Sivert Hoyem, Müzikteki Ruh Kırıntıları ve Geç Kalmış Bir Yazı

Müzik sadece titreşimler, frekans ya da seslerin bir araya gelmesiyle açıklanabilir mi? Diğer yandan da armoniler, nota, semboller ve teknik detaylar da çok önemlidir diyelim. Hatta enstrüman hakimiyeti, çalışma disiplinleri ve tüm bunları yaşam tarzınız haline getirecek kadar reflekslere dönüştürebilmeniz. Tamam hepsi bir araya geldiğinde etkileyici ve anlam ifade eden seslerden oluşan bir takım melodiler elde ediyoruz ama yine de bir şeylere daha ihtiyaç var sanki.

Bazı renklere ihtiyaç var, evet bazı renkler.  Çoğu zaman neden bu denli etkili olduğuna karar veremediğimiz, dinlerken uzun zamanlarımızı verdiğimiz müzikal etkileşimler. Bir sürü detayı var bu işin tamam da bir ses veya ufacık bir melodinin duyduğumuz andan itibaren aklımıza yer etmesi onca ayrıntı yanında öylece basit bir şeydir belki de.

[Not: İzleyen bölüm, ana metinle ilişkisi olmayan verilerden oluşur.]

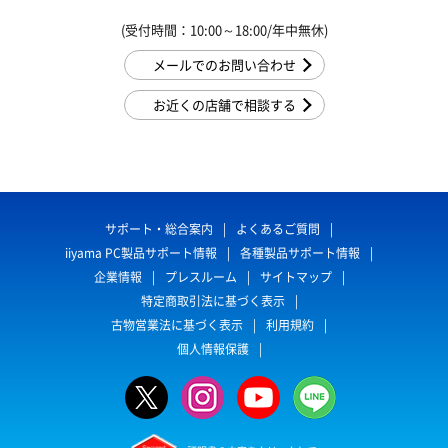
(受付時間：10:00～18:00/年中無休)
メールでのお問い合わせ
お近くの店舗で相談する
サポート・総合案内
よくあるご質問
iiyama PC製品サポート情報
各種製品サポート情報
企業情報
プレスルーム
サイトマップ
特定商取引法に基づく表示
古物営業法に基づく表示
利用規約
個人情報保護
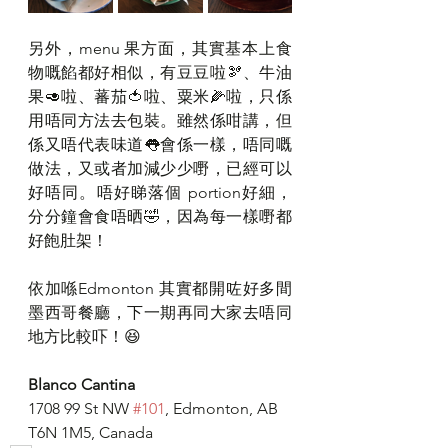
另外，menu 果方面，其實基本上食
物嘅餡都好相似，有豆豆啦🫘、牛油
果🥑啦、蕃茄🍅啦、粟米🌽啦，只係
用唔同方法去包裝。雖然係咁講，但
係又唔代表味道👅會係一樣，唔同嘅
做法，又或者加減少少嘢，已經可以
好唔同。唔好睇落個 portion好細，
分分鐘會食唔晒🤣，因為每一樣嘢都
好飽肚架！
依加喺Edmonton 其實都開咗好多間
墨西哥餐廳，下一期再同大家去唔同
地方比較吓！😆
Blanco Cantina
1708 99 St NW 
#101
, Edmonton, AB 
T6N 1M5, Canada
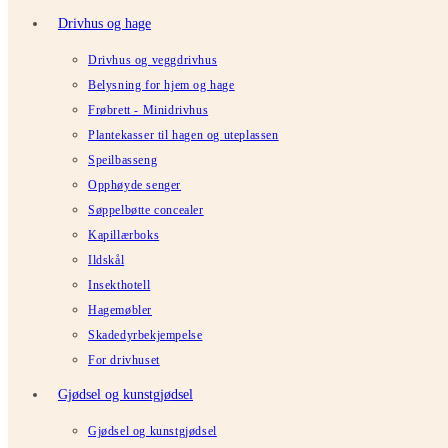
Drivhus og hage
Drivhus og veggdrivhus
Belysning for hjem og hage
Frøbrett - Minidrivhus
Plantekasser til hagen og uteplassen
Speilbasseng
Opphøyde senger
Søppelbøtte concealer
Kapillærboks
Ildskål
Insekthotell
Hagemøbler
Skadedyrbekjempelse
For drivhuset
Gjødsel og kunstgjødsel
Gjødsel og kunstgjødsel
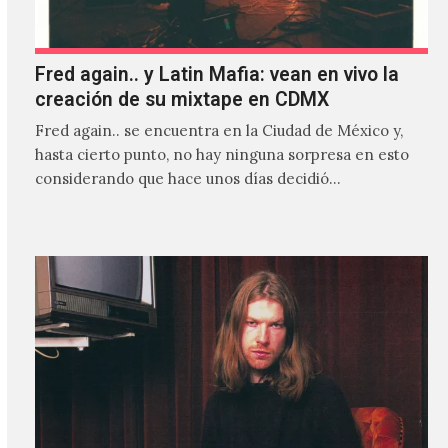
Fred again.. y Latin Mafia: vean en vivo la
creación de su mixtape en CDMX
Fred again.. se encuentra en la Ciudad de México y,
hasta cierto punto, no hay ninguna sorpresa en esto
considerando que hace unos días decidió…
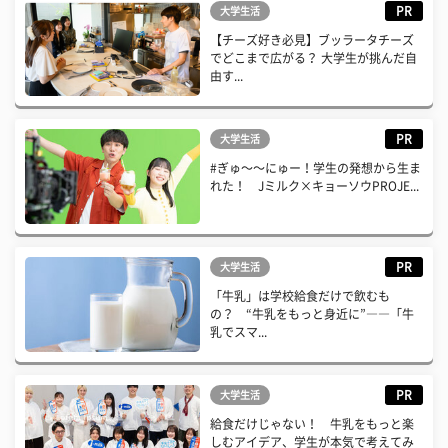
PR
大学生活
【チーズ好き必見】ブッラータチーズ
でどこまで広がる？ 大学生が挑んだ自
由す...
PR
大学生活
#ぎゅ〜〜にゅー！学生の発想から生ま
れた！ Jミルク×キョーソウPROJE...
PR
大学生活
「牛乳」は学校給食だけで飲むも
の？ “牛乳をもっと身近に”――「牛
乳でスマ...
PR
大学生活
給食だけじゃない！ 牛乳をもっと楽
しむアイデア、学生が本気で考えてみ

Hem müzisyen hem de dinleyici açısından baktığımızda doğru olanın o ilahi sese ulaşmanın olmayan formülü sanırım tamamen kendini çırılçıplak ortaya atmakta yatıyor.

Bazen de diyorum ki çok da anlam yüklememek lazım. Hani o ruh kırıntıları yok mu? Onlara her daim ihtiyacımız var.

Norveçli şarkıcı ve besteci ‘Sivert Hoyem’i bir çoğumuz harika grup ‘Madrugada’dan hatırlayabiliriz. Ekibin karakterinin ruhlarımıza işlemesine sebep olan sesin sahibi.

‘Madrugada’ ile yaptıkları sapasağlam albümler sonrasında grup trajik bir şekilde dağılıyor ki o konuya burada girmek istemiyorum. Hoyem yoluna başka projelerle devam etmeyi sürdürüyor. ‘The Volunteers’in yanı sıra özellikle solo çalışmaları dikkatlerden kaçmayacak seviyelerde işler olarak karşımıza çıkıyor.

2004’de ‘Ladies and Gentlemen of the Opposition’, 2009’da ‘Moon Landing’, 2011’de ‘Long Slow Distance’ ve 2014’de ‘Endless Love’.

Yeni albüm ‘Lioness’ yayımlandığında ise şöyle bir köşeye oturup tüm dikkatimi bir araya toplamanın gerekli olduğunu bildiğimden bir süre dinlemedim.

Dinlemeye başladığınzda ‘Sleepwalking Man‘ ile açılan bir albümün akıbeti nerelere gidecektir diye düşünüyorsunuz ki bu çok doğru. Ardından gelen parça ‘Fool To Your Crown’ ve sonrasındaki ‘Lioness’i alın sabaha kadar dinleyin bence.

Akustik içtenliğiyle ‘It Belongs To Me’ sanki uzun zamandır dinlediğiniz bir şarkı gibi yanı başınızdan ayrılmayacak. Bu arada devreye ‘My Thieving Heart’ giriyor ki parçada ‘Marie Munroe’ vokalleriyle ayrı bir ateş yakıyor ve o ateşin açtığı yoldan arabaya binerek devam ediyoruz.

V-O-I-D ve peşi sıra başlayan ‘The Boss Bossa Nova’ herhangi bir suça iştirak etmiş gibi hissedeceğinizi kabul ettirebilir, benden söylemesi.

Yeni albüm ‘Lioness’in, ‘Sivert Hoyem’ veya ‘Madrugada’yı bugüne kadar takip etmiş ya da yeni tanışacaklar için oldukça doğru bir yerde durduğunu düşünüyorum.

Müziğin içinde olmazsa olmaz ruh kırıntılarını atmosferden toplayıp ciğer süzgecinden geçirerek dinleyiciye transfer etmeyi başarabilen adamlardan biri Sivert Hoyem.

Ve bu kırıntılardan kendimize düşenleri toplayabilmemiz gayet basit.

Geç kalmış bir yazı olsa da albüm oralarda bir yerlerde, hatta hemen başlayabilirsiniz.